S’il est évident que l’humain est protéiforme, multiple, on semble pourtant souvent choisir de manquer la véritable rencontre de l’individu qui nous place inéluctablement en face de cette complexité. Nous préférons la faire correspondre à une vision plus simple, plus spécifique, en optant de valoriser une étiquette au détriment d’une autre : « femme », « étranger », « enseignant » etc. Mais qui ne rencontre pas l’autre est-il capable de se faire face ? Dans l’optique où l’on choisit de dialoguer avec le reflet que nous renvoie le miroir, on prend aisément conscience que l’on ne se réduit pas à une classification sans échapper à cette bienheureuse contradiction.

Selon Nietzsche, le « Grand Style » consiste à faire exister en soi deux puissances qui seraient apparemment paradoxales : les puissances réactives qui, comme l’adjectif « réactif » l’indique, répondent à un stimulus provoqué par l’extérieur et les puissances créatives qui elles, sont de l’ordre de la vision des « véritables artistes » qui eux « créent »  non « en réaction à » mais, depuis le fond de leur être en échappant ainsi au mimétisme primaire. Autrement dit, laisser une place à cette contradiction que l’on tend à vouloir faire disparaître en nous, lui en constituer une au lieu de la nier ou de lutter contre elle, relèverait du « Grand Style ».

Et si nous transposions cette théorie sur le rapport à l’Autre ? Car finalement, tenir compte de ses propres contradictions c’est accepter l’altérité en son sein. N’attendons pas d’être les victimes d’un regard stigmatisant pour remettre en question nos propensions à la catégorisation.

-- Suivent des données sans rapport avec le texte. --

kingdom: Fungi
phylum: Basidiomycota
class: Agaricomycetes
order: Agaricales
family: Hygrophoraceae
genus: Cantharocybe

Parbleu et quant à avoir du style, autant qu’il soit doublement grand !

 

Le Style : c’est vous !

« C’est joli mais pas sur moi », « ce n’est pas de mon âge », » je suis maman maintenant », « je ne suis pas assez bien fait(e) pour porter cela »,  » la femme de cinquante ans est invisible », « ce n’est pas mon truc »,  » je ne m’intéresse pas à ça ».

Autant de paroles courantes qui laissent à penser que le style serait de l’ordre de l’élitisme, du peu accessible ou encore du honteux, de l’égoïsme, du vaniteux, du non-éthique. Pourtant, dans un monde où la première impression reste la seule capable de vous offrir un emploi ou de vous ouvrir aux rencontres, qui oserait encore nier l’importance de cet aspect visuel, que certains, souvent pour se protéger d’un mal-être évident ou se dédouaner d’une triste démission, qualifient péjorativement de superficiel.

Il est habituel de confondre « mode » et « style ». Néanmoins, la distinction se révèle capitale. Là où le premier terme joue sur une carence de confiance en soi dans un but consumériste en créant des besoins fictifs,  le deuxième, peut permettre de contribuer à parachever une image de soi valorisante et cohérente. La clé réside dans le fait de comprendre que le style, lorsqu’il est conscientisé et maîtrisé, sert à dévoiler une personnalité aux regards extérieurs. Contrairement aux idées reçues, puisque chacun est unique ; dans le domaine du style, pas de compétition, pas de comparaison. Chacun pour soi. La balle ne se situe en aucun cas ailleurs que dans son propre camp.

En effet, il paraît évident que pour rayonner, il ne faut pas tenter désespérément de ressembler à quelqu’un d’autre mais bel et bien cultiver sa spécificité. En ce sens, le conseil en image intelligent peut s’avérer très utile dans la mesure où le service aide à cerner un caractère de manière à vous sublimer sans vous changer. Lorsqu’il existe une dissonance entre la personne que vous êtes et votre apparence, vous transmettez un message non verbal très fort qui traduit un manque d’unité et vous peinez forcément à obtenir ce que vous recherchez.

Dès lors, pas de style possible si vous ne savez pas qui vous êtes, ce que vous souhaitez dégager et à quelles fins. Bien sûr, le style peut aussi servir de masque mais lorsqu’il n’est pas incarné, aussi bien conçu soit ce dernier, il ne provoquera pas l’effet tant escompté :  le charisme.

Il ne s’agit donc pas d’essayer d’imiter le modèle inaccessible du mannequin, de se déguiser ou de se cacher mais de se dévoiler… et qu’y a-t-il de moins superficiel ? C’est ainsi que certains aspects de la mode entrent enfin en jeu afin d’être utilisés comme outils au service d’un style qui sera le vôtre. Si c’est peut-être le cas de certaines tendances, le style ne possède pas d’âge, pas de morphologie particulière, pas de couleur, le style : c’est vous!